For this challenge we will be using a Dice Coefficient (link) similar to the one we used for the Every Layer challenge (link). However, for this Challenge we will be using a 3D Dice Coefficient that takes your predicted fault masks and compares them to the ground truth fault masks.

Your submission will be an .npz file containing 50 arrays. This file format, used by NumPy, allows you to store multiple arrays in a compressed archive. Although it isn’t a dictionary, it functions similarly by storing key-value pairs, where each key is a sample ID from the test dataset and each value is an array representing the 3D coordinates of faults in that sample.

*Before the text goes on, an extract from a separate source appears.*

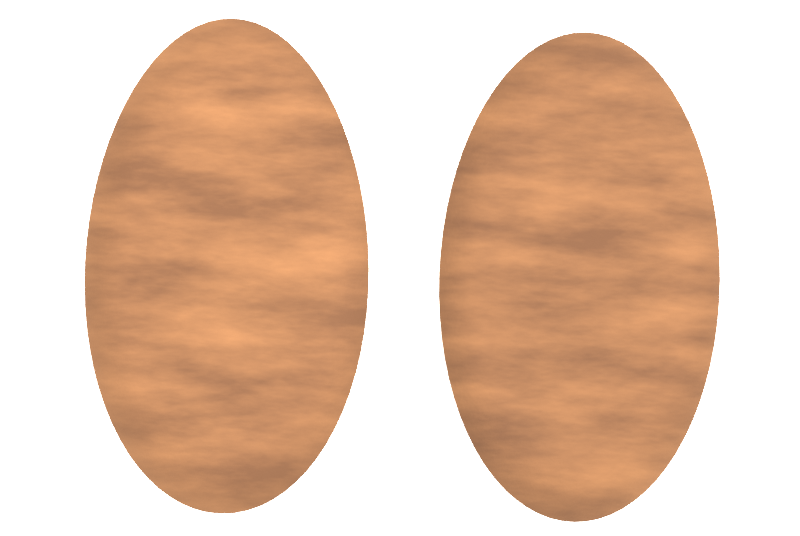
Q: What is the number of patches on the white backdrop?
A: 2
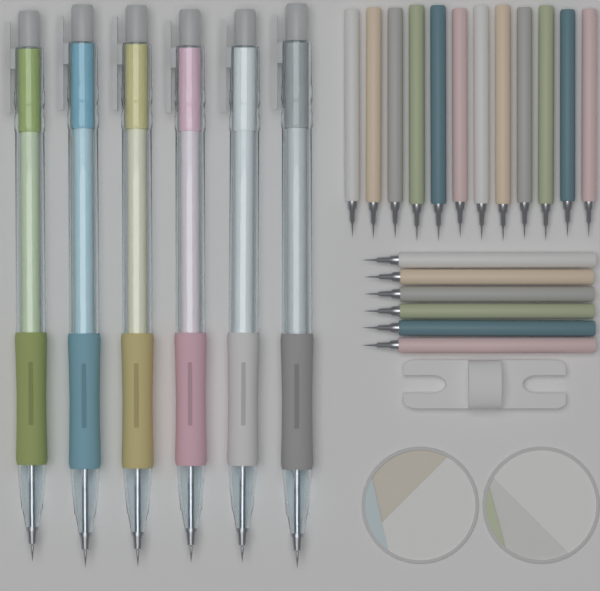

You will find a sample submission in the provided materials under the Data Tab. For more details on the submission format and naming conventions, please refer to the starter notebook. Additionally, the starter notebook includes a function to help you create the submission file from your fault predictions.

Final Evaluation

For the Final Evaluation, the top submissions on the Predictive Leaderboard will be invited to send Onward Challenges their fully reproducible Python code to be reviewed by a panel of judges. The judges will run a submitted algorithm on up to an AWS SageMaker g5.12xlarge instance, and inference must run within 4 hours. The Dice score metric used for the Predictive Leaderboard will be used to score final submissions on an unseen hold out dataset. The score on this hold out dataset will determine 90% of your final score. The remaining 10% of the final score will assess submissions on the interpretability of the submitted Jupyter Notebook. The interpretability criterion focuses on the degree of documentation (i.e., docstrings and markdown), clearly stating variables, and reasonably following standard Python style guidelines. For our recommendations on what we are looking for on interpretability see our example GitHub repository (link).

A successful final submission must contain the following:

  • Jupyter Notebook: Your notebook will be written in Python and clearly outline the steps in your pipeline

  • Requirements.txt file: This file will provide all required packages we need to run the training and inference for your submission

  • Supplemental data or code: Include any additional data, scripts, or code that are necessary to accurately reproduce your results

  • Model Checkpoints (If applicable): Include model checkpoints created during training so we can replicate your results

  • Software License: An open-source license to accompany your code

Your submission must contain the libraries and their versions and the Python version (>=3.10).  See the Starter Notebook on the Data Tab for an example.

Timelines and Prizes

Challenge will open on 2 October 2024 and close at 23:00 UTC 8 January 2025. Winners will be announced on 21 February 2025. 

The main prize pool will have prizes awarded for the first ($10,000), second ($5,000), and third ($3,000) in the final evaluation. There will be two $1,000 honorable mentions for valid submissions that take novel approaches to solving the problem.

References

Bahorich, M., Motsch, A., Laughlin, K., & Partyka, G. (2002). Amplitude responses image reservoir. Hart’s E&P, January, 59-61.